### Requirement
Write out the records word for word.

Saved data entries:
↓

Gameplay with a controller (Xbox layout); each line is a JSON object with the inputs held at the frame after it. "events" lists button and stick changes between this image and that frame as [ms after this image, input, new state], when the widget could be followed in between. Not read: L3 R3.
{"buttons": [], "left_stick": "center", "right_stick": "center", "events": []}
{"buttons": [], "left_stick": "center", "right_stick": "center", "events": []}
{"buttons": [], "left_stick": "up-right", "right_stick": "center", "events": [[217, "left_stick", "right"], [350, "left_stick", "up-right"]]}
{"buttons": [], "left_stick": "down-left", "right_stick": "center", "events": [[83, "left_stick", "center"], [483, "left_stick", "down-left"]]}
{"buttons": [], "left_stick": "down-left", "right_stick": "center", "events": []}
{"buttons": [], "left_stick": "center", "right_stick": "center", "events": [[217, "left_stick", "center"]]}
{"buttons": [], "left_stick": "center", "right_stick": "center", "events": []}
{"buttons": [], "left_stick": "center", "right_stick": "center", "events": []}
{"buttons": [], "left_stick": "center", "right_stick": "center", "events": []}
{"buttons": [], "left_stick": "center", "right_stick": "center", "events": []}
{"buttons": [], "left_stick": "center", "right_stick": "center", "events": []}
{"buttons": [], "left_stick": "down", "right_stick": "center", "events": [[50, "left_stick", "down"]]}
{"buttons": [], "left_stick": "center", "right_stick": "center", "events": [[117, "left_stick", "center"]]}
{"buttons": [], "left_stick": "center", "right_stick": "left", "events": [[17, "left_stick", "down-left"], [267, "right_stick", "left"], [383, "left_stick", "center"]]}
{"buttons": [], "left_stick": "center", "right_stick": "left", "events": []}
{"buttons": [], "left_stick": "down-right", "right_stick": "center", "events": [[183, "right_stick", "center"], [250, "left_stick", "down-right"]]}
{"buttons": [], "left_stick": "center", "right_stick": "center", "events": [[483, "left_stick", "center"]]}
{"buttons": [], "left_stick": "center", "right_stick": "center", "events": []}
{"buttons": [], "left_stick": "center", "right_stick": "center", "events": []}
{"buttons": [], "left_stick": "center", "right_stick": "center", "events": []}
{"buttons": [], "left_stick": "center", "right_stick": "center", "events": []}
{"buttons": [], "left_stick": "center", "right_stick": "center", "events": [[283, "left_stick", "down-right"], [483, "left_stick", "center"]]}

↑

### Solved exercise
Gameplay with a controller (Xbox layout); each line is a JSON object with the inputs held at the frame after it. "events" lists button and stick changes between this image and that frame as [ms after this image, input, new state], when the widget could be followed in between. Not read: L3 R3.
{"buttons": [], "left_stick": "center", "right_stick": "center", "events": []}
{"buttons": [], "left_stick": "center", "right_stick": "center", "events": []}
{"buttons": [], "left_stick": "up-right", "right_stick": "center", "events": [[217, "left_stick", "right"], [350, "left_stick", "up-right"]]}
{"buttons": [], "left_stick": "down-left", "right_stick": "center", "events": [[83, "left_stick", "center"], [483, "left_stick", "down-left"]]}
{"buttons": [], "left_stick": "down-left", "right_stick": "center", "events": []}
{"buttons": [], "left_stick": "center", "right_stick": "center", "events": [[217, "left_stick", "center"]]}
{"buttons": [], "left_stick": "center", "right_stick": "center", "events": []}
{"buttons": [], "left_stick": "center", "right_stick": "center", "events": []}
{"buttons": [], "left_stick": "center", "right_stick": "center", "events": []}
{"buttons": [], "left_stick": "center", "right_stick": "center", "events": []}
{"buttons": [], "left_stick": "center", "right_stick": "center", "events": []}
{"buttons": [], "left_stick": "down", "right_stick": "center", "events": [[50, "left_stick", "down"]]}
{"buttons": [], "left_stick": "center", "right_stick": "center", "events": [[117, "left_stick", "center"]]}
{"buttons": [], "left_stick": "center", "right_stick": "left", "events": [[17, "left_stick", "down-left"], [267, "right_stick", "left"], [383, "left_stick", "center"]]}
{"buttons": [], "left_stick": "center", "right_stick": "left", "events": []}
{"buttons": [], "left_stick": "down-right", "right_stick": "center", "events": [[183, "right_stick", "center"], [250, "left_stick", "down-right"]]}
{"buttons": [], "left_stick": "center", "right_stick": "center", "events": [[483, "left_stick", "center"]]}
{"buttons": [], "left_stick": "center", "right_stick": "center", "events": []}
{"buttons": [], "left_stick": "center", "right_stick": "center", "events": []}
{"buttons": [], "left_stick": "center", "right_stick": "center", "events": []}
{"buttons": [], "left_stick": "center", "right_stick": "center", "events": []}
{"buttons": [], "left_stick": "center", "right_stick": "center", "events": [[283, "left_stick", "down-right"], [483, "left_stick", "center"]]}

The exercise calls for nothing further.